- [PROBLEM DESCRIPTION] Search the data below for "round"; list each line that holds it.

- [SOURCE RECORDS]

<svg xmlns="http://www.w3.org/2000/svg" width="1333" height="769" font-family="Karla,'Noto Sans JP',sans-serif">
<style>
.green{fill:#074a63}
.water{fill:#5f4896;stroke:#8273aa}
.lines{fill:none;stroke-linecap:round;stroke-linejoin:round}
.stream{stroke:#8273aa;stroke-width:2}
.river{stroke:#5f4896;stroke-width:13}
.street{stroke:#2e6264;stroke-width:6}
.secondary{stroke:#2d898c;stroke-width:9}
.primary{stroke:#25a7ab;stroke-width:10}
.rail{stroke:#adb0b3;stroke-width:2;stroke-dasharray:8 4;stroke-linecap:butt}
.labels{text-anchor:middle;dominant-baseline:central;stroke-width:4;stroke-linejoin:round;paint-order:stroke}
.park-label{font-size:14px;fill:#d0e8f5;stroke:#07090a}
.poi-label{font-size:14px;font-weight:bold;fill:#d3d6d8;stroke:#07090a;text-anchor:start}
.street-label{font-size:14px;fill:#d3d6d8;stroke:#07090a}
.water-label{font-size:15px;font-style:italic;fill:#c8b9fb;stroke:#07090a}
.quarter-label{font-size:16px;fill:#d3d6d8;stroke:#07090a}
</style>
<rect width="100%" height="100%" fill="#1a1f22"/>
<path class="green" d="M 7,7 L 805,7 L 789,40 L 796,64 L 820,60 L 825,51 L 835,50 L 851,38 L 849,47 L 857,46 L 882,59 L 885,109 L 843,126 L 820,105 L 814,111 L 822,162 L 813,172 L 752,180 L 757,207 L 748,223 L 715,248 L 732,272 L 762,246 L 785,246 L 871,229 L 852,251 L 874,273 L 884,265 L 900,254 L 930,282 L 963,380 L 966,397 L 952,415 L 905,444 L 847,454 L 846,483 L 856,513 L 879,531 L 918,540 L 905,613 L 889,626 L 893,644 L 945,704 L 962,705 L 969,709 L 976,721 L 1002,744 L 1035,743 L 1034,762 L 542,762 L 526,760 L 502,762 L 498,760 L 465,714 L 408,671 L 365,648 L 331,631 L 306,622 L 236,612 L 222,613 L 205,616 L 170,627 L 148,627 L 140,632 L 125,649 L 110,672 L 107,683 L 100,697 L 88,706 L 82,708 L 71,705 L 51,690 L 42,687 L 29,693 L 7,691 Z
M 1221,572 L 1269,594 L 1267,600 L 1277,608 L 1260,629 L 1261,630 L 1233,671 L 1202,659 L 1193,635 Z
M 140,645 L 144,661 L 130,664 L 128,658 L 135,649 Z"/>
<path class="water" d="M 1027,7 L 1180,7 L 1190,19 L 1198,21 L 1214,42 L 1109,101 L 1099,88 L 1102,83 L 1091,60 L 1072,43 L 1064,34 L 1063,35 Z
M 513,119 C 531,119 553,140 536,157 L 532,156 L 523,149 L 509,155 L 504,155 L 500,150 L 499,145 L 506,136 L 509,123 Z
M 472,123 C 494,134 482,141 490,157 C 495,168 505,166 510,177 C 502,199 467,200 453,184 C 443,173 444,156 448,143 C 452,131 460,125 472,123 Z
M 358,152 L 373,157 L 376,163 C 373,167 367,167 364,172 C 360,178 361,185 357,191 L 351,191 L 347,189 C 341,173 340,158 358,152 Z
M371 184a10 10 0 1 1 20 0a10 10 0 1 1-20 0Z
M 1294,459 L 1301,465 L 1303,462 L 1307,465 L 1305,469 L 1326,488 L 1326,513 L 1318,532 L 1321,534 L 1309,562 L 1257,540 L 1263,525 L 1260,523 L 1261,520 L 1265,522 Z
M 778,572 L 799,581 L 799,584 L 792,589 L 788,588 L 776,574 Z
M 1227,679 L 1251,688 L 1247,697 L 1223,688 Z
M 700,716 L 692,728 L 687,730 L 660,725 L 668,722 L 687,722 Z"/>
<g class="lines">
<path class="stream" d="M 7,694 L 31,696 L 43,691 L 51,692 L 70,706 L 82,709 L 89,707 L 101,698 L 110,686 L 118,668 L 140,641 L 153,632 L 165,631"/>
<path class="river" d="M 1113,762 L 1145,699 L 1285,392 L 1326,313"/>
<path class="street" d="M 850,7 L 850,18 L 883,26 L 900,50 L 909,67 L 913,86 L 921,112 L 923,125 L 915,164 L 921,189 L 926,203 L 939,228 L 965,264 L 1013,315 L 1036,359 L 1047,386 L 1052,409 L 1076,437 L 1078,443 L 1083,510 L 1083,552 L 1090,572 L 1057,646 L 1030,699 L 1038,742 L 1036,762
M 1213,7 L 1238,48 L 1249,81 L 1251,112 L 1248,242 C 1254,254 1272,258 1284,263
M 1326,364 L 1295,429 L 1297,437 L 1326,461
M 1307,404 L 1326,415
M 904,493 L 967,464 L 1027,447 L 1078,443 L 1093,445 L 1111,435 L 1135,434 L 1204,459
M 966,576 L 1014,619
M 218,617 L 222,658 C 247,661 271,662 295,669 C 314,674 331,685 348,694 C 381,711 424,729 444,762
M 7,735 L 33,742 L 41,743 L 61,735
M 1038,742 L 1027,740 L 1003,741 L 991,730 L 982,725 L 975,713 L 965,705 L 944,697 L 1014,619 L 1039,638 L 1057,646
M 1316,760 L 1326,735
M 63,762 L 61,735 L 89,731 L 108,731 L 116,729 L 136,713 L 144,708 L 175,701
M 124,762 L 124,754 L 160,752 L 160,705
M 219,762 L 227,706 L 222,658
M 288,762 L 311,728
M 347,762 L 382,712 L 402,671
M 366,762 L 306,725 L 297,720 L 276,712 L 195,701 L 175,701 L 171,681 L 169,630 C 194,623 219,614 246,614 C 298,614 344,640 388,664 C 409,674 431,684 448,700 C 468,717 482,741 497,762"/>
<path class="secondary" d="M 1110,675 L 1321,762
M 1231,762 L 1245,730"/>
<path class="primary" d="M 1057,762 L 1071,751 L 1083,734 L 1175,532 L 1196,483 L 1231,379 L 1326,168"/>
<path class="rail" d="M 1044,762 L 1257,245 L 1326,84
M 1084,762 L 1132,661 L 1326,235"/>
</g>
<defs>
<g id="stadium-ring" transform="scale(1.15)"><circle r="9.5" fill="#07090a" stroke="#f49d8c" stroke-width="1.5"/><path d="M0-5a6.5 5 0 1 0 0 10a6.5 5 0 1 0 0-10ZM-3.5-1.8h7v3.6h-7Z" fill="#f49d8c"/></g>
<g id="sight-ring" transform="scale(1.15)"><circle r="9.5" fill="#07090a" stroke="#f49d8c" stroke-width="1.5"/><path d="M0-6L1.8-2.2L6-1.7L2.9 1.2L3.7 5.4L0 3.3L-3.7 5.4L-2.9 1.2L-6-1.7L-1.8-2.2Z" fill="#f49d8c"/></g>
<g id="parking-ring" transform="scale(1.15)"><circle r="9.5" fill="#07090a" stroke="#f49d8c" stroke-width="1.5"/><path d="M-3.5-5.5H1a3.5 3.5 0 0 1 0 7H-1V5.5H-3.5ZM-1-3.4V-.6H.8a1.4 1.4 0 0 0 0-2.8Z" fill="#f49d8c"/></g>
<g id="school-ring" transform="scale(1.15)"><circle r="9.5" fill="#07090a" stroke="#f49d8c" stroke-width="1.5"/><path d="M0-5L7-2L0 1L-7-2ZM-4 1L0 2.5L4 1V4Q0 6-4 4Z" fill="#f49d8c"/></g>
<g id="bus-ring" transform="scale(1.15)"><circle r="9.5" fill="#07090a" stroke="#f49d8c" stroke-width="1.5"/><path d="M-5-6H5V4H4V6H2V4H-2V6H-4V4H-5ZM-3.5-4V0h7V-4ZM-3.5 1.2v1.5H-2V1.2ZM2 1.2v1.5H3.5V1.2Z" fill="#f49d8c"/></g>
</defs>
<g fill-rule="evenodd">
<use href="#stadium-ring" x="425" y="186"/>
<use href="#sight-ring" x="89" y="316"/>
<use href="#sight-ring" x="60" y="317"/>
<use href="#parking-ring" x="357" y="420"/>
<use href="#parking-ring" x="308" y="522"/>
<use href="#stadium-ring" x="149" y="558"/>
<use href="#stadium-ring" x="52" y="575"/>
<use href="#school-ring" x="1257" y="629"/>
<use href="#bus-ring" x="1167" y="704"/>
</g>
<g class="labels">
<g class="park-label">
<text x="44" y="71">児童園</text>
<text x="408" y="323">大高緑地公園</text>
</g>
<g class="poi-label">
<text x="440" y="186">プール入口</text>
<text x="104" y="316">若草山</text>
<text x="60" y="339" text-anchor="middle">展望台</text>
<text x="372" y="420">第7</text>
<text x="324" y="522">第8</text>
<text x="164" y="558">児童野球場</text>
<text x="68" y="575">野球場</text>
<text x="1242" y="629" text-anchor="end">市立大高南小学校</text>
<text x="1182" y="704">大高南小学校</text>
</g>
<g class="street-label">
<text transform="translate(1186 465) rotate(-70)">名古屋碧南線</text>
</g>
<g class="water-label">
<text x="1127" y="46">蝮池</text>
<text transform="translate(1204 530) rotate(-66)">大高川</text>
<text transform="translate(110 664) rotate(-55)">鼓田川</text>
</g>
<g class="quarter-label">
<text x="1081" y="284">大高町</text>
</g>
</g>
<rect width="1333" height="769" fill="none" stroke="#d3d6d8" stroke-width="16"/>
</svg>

- [ANSWER BELOW]
.lines{fill:none;stroke-linecap:round;stroke-linejoin:round}
.labels{text-anchor:middle;dominant-baseline:central;stroke-width:4;stroke-linejoin:round;paint-order:stroke}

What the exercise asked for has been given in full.